Third, they claim that referendums that do not amend GUSA’s Constitution are not legitimate because they are not outlined in the Bylaws. There have been multiple referendums in the past that were not amendment, such as the smoking ban in 2016.
Those charged will be given an opportunity to respond in a hearing at which all interested parties will be allowed to speak or submit briefs. The Council will then deliberate and release their decision.
Sen. Samantha Moreland (COL ’21) expressed frustration at the timing of the complaint. “This seems blatantly disrespectful, ” she said. “They did this tonight so we would not be able to vote on it.”
According to Morris, no complaint could have been made before voting took pace, because no action had actually been taken.
While the complaint suggests throwing out the results of the referendum entirely, Morris said that was not the only potential solution that the Council would consider if they decided action needed to be taken.
In other business, the Senate unanimously passed a resolution supporting Aramark employees in their contract negotiations, presented by Sen. Logan Arkema (COL ’20). The resolution asks Aramark to recognize its employees demands, and condemns their current treatment. It also urges all students to rally with Aramark employees on April 16.

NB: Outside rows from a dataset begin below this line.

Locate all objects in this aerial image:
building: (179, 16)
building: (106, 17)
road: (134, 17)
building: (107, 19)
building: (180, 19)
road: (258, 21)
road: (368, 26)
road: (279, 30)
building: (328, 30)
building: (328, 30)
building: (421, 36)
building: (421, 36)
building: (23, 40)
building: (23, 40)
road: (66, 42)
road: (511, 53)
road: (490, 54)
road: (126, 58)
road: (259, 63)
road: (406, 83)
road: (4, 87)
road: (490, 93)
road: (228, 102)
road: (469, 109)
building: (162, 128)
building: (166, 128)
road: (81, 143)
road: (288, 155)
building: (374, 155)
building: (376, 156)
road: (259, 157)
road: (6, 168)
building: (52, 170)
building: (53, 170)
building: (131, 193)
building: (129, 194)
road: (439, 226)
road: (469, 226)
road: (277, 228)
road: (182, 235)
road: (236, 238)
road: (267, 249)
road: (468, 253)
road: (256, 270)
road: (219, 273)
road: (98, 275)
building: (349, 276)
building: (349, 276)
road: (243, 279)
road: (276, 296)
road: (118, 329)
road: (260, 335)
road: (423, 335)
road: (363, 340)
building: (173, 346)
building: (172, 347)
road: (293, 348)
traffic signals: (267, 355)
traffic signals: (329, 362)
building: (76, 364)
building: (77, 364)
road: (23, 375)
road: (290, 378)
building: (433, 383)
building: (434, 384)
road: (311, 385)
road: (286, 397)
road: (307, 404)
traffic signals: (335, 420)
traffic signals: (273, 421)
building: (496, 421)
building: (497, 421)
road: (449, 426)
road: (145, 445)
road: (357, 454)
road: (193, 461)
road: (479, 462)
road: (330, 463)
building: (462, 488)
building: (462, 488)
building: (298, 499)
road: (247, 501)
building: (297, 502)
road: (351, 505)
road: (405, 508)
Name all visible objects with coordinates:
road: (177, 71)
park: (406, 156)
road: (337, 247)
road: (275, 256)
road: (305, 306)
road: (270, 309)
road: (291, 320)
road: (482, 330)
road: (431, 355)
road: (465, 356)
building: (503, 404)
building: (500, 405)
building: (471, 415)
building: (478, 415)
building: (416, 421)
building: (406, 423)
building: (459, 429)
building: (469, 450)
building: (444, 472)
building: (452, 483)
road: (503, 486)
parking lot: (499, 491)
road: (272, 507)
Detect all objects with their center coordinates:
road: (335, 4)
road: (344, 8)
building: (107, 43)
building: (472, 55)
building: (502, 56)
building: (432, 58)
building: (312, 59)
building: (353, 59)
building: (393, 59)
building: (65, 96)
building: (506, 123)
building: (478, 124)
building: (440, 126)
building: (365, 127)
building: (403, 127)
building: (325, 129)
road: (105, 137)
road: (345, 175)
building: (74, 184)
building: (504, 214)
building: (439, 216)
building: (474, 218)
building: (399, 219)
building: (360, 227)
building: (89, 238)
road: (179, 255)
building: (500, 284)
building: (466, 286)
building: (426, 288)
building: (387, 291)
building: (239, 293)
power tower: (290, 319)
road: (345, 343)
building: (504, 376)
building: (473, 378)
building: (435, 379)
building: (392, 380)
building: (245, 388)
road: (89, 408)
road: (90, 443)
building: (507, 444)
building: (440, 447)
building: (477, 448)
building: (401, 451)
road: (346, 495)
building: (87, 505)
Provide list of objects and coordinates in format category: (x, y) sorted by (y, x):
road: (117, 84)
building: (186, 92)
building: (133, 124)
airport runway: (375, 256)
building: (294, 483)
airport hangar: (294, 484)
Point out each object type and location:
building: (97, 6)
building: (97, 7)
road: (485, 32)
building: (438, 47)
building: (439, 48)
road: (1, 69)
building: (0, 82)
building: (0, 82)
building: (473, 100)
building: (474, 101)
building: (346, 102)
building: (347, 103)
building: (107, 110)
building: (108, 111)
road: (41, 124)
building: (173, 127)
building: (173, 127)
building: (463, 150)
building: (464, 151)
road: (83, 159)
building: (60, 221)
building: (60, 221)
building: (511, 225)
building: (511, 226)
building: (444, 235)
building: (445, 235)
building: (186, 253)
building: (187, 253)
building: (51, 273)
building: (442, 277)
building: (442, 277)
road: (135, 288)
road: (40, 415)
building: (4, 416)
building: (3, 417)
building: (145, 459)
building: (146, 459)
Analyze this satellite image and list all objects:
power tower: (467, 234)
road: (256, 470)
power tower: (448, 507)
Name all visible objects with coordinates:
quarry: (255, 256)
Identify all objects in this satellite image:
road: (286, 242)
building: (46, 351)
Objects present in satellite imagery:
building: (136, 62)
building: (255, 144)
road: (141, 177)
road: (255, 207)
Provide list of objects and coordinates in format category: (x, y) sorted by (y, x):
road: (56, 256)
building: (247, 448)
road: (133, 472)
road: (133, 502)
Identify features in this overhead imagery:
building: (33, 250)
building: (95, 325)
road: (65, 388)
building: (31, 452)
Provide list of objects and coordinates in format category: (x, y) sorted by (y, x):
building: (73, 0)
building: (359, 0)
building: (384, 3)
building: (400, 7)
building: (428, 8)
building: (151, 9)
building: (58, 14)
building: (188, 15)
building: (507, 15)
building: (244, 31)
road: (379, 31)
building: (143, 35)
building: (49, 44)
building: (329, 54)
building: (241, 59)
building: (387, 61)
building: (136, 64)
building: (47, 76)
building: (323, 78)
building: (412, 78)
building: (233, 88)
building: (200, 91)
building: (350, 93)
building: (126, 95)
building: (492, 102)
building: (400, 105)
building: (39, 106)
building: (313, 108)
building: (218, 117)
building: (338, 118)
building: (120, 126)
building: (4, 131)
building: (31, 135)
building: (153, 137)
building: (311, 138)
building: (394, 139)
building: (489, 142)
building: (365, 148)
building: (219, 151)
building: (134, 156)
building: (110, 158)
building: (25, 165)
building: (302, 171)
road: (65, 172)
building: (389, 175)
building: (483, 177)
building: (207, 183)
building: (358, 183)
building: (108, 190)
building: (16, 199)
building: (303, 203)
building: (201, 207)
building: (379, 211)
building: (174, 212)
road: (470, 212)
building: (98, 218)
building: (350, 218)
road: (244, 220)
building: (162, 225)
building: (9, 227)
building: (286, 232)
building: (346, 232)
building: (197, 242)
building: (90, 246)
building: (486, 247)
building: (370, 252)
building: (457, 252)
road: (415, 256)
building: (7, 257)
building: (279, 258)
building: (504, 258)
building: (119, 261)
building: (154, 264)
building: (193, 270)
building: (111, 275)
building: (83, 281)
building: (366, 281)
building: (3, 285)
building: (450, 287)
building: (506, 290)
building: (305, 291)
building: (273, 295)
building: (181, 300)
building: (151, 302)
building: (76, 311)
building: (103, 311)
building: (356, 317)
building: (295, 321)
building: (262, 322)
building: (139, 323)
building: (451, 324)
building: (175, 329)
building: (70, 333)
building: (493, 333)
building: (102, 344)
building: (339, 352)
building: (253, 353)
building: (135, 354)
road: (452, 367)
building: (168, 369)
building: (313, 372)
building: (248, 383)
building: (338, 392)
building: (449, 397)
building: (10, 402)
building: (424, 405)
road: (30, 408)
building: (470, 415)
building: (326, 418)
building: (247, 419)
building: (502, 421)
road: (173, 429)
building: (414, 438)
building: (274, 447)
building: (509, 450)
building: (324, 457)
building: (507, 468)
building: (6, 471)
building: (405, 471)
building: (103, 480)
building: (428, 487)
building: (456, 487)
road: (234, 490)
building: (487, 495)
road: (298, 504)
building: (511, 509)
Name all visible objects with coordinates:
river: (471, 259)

There was no debate on the resolution.
The executive also presented a slate of nominees for confirmation. These included Billy Perimutter (COL ’21) as Athletics Policy chair, Daniel Mok (COL ‘20) as Arts Policy chair, Kenan Kitchen (MSB ’21) as Entrepreneurship Policy chair, Rowlie John Flores (COL ’22) as Sustainability Policy chair, Christine Sun (SFS ‘22) as Student Conduct Policy chair, Sophie Septoff (COL ’20) as Accessibility Policy chair, Uju Nwaigwe (COL ’20) as Racial and Cultural Inclusivity Policy chair, and Clay Volino (COL ’22) as Transportation Policy chair.
The new GUSA Senate will next meet April 28 for their first meeting.